__Problem to solve__.
Retype the rows starting at the one that contains "This record shows" and ending at the one that contains "dist [0.001487, 0.016298]", both included, keeping every character as it stands.

__Extracted entries__.

· · · ·

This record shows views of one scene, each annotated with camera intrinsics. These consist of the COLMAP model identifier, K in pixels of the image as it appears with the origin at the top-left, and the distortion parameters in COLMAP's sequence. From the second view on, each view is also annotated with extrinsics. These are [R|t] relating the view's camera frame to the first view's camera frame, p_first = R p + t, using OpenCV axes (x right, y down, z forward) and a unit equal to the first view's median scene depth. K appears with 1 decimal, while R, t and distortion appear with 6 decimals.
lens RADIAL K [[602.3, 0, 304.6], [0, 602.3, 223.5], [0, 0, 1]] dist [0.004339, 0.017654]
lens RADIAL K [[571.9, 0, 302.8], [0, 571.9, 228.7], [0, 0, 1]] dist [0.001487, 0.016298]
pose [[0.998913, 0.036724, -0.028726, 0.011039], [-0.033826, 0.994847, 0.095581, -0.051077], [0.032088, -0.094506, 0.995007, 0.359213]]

· · · ·

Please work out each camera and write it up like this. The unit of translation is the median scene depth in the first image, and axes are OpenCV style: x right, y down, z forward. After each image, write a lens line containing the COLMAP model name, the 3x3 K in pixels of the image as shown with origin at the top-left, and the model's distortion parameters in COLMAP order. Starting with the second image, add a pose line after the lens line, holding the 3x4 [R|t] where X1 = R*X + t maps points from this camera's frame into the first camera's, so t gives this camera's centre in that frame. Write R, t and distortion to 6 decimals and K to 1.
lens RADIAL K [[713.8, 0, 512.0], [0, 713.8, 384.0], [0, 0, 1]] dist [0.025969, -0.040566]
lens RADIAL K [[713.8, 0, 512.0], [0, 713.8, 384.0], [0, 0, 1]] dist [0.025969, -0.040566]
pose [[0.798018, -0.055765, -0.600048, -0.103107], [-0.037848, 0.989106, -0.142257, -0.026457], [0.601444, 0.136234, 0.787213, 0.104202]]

· · · ·

__Answer to the exercise__.
This record shows views of one scene, each annotated with camera intrinsics. These consist of the COLMAP model identifier, K in pixels of the image as it appears with the origin at the top-left, and the distortion parameters in COLMAP's sequence. From the second view on, each view is also annotated with extrinsics. These are [R|t] relating the view's camera frame to the first view's camera frame, p_first = R p + t, using OpenCV axes (x right, y down, z forward) and a unit equal to the first view's median scene depth. K appears with 1 decimal, while R, t and distortion appear with 6 decimals.
lens RADIAL K [[602.3, 0, 304.6], [0, 602.3, 223.5], [0, 0, 1]] dist [0.004339, 0.017654]
lens RADIAL K [[571.9, 0, 302.8], [0, 571.9, 228.7], [0, 0, 1]] dist [0.001487, 0.016298]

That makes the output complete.